Startrampe

Wer sich bei der „Hessisch Niedersächsischen Allgemeinen“ (HNA) in Kassel um ein Volontariat bewirbt, bekommt ein Gratis-Abo der Zeitung dazu. Nicht als Dankeschön für die hübsche Bewerbungsmappe. Sondern aus Kalkül. 14 Tage lang wird jedem eingeladenen Kandidaten die Lokalausgabe HNA frei Haus geliefert. Damit später keiner sagen kann, er habe die Zeitung nicht lesen können, sie sei vor Ort nicht erhältlich. Ob Flensburg oder Freiburg, die HNA kommt zu jedem. Zur Vorbereitung auf das Vorstellungsgespräch mit Chefredakteur Horst Seidenfaden, seinem Stellvertreter Jan Schlüter sowie den Ressortleitern aus Kultur und Wirtschaft. „Sich mit dem Medium beschäftigt zu haben“, sagt Schlüter, „ist ein absolutes Muss“.

Ein angehender Volontär, der die Zeitung nicht liest? Der schlecht vorbereitet zum Gespräch erscheint? Der nicht weiß, welche Partei den aktuellen Oberbürgermeister stellt?
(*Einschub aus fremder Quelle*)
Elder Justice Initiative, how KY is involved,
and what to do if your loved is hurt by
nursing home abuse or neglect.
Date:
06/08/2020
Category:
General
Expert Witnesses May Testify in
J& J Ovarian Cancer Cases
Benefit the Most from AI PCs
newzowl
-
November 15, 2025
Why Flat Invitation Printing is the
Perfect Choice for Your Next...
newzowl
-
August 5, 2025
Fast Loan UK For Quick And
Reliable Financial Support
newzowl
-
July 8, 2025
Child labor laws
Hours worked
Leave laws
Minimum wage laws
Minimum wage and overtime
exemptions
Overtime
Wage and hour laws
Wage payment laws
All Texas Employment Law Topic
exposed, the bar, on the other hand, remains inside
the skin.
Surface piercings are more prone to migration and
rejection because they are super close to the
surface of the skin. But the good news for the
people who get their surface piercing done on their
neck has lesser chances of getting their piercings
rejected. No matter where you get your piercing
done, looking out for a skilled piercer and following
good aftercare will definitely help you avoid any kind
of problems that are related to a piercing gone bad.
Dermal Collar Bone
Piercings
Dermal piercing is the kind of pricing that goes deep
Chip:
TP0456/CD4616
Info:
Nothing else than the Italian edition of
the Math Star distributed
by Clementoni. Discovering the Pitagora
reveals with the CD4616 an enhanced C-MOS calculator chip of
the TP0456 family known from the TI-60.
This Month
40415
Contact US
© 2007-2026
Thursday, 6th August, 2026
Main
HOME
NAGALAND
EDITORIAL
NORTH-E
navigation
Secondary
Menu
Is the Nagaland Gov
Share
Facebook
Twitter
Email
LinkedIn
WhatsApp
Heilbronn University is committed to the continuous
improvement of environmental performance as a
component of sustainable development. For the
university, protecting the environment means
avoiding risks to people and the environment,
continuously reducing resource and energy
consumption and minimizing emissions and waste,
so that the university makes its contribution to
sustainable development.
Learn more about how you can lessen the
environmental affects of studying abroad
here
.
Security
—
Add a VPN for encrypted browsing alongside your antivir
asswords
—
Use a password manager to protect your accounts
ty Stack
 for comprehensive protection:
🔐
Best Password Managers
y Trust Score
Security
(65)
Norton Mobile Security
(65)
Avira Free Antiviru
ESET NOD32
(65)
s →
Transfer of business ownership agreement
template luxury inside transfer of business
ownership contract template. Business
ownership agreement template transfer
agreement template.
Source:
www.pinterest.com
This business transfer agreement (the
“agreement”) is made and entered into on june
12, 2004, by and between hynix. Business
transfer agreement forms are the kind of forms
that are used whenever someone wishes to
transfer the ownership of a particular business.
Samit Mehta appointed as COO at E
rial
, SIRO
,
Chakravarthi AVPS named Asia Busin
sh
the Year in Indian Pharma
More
Ja, es gibt sie noch, jene Kandidaten, die „irgendwas mit Medien“ machen wollen und sich spätestens beim Kaffee mit dem Chefredakteur fahrlässig verplaudern. Aber sie sind heute die Minderheit, glaubt Schlüter, der bei der HNA für die Volontärsausbildung zuständig ist: „Die Bewerber sind heute fachlich qualifizierter und dichter dran an der Idee des Mediums. Da wächst eine starke Generation heran.“

Auswahlkriterien. Gestiegen sind allerdings auch die Anforderungen an die Jungen. Eine Nachfrage von „medium magazin“ in den Chefetagen von rund 40 Zeitungshäusern zeigt: Bereits aus den schriftlichen Bewerbungen wird kräftig gesiebt. Beim „Südkurier“ in Konstanz zum Beispiel reichen Arbeitsproben und ein gut gefüllter Lebenslauf für eine erfolgreiche Bewerbung längst nicht mehr aus. „Ohne Online-Erfahrung wird bei uns keiner eingestellt“, sagt Chefredakteur Thomas Satinsky. Ein entsprechendes Praktikum müssen ihm Ausbildungswillige daher mindestens vorweisen. Der verlagspolitische Gedanke dahinter: Beim „Südkurier“ – wie bei den meisten Regionalzeitungen – sinkt die Druckauflage. Wachstumschancen sieht der Verlag mittlerweile nur in der Integration von Online-, Mobile- und Print-Angeboten. Wer als Volontär beim „Südkurier“ anfängt, soll das „Denken in Informationsportionen“ bereits gelernt haben. Und noch etwas ist Thomas Satinsky bei seinen zukünftigen Volontären wichtig: „Im Lebenslauf schaue ich genau hin: Soziales Engagement, zum Beispiel im Verein, ist bei mir ein zusätzlicher Pluspunkt. Weil Engagement eine notwendige Eigenschaft des Journalisten ist. Noten spielen dagegen keine so große Rolle.“

Fit im Job: Das soll der Nachwuchs schon vor der Ausbildung sein. In eine erfolgreiche Bewerbung gehören Belege für eine Arbeitspraxis, ob nun als Praktikant bei „mehreren Medien-Gattungen“ („Zeitungsgruppe Lahn-Dill“) oder „als freier Mitarbeiter bei tagesaktuell arbeitenden Medien“ (dpa). Die Frage, ob eine freie Mitarbeit schneller zum Volontariat führt, beantwortet übrigens jedes Haus anders: Mal ist sie ein Türöffner (HNA: „Freie kommen auf jeden Fall zum Vorstellungsgespräch“), mal wird betont, dass Interessenten von außen die gleichen Chancen haben wie freie Mitarbeiter. „Warten qualifiziert nicht“, sagt Regina Theunissen, Volontärsbeauftragte der Koblenzer „Rhein-Zeitung“. Überall erwartet wird außerdem mittlerweile eine akademische Ausbildung. „Die meisten Bewerber verfügen heute über ein abgeschlossenes Studium; damit wird es faktisch vorausgesetzt“, bekennt Hartmut Troebs vom „Reutlinger Generalanzeiger“. Die Universität als staatlich subventioniertes Trainingslager für die Karriere: Was hier an Analyse- und Recherchefähigkeiten geschult wird, wollen die meisten Zeitungshäuser nicht mehr missen.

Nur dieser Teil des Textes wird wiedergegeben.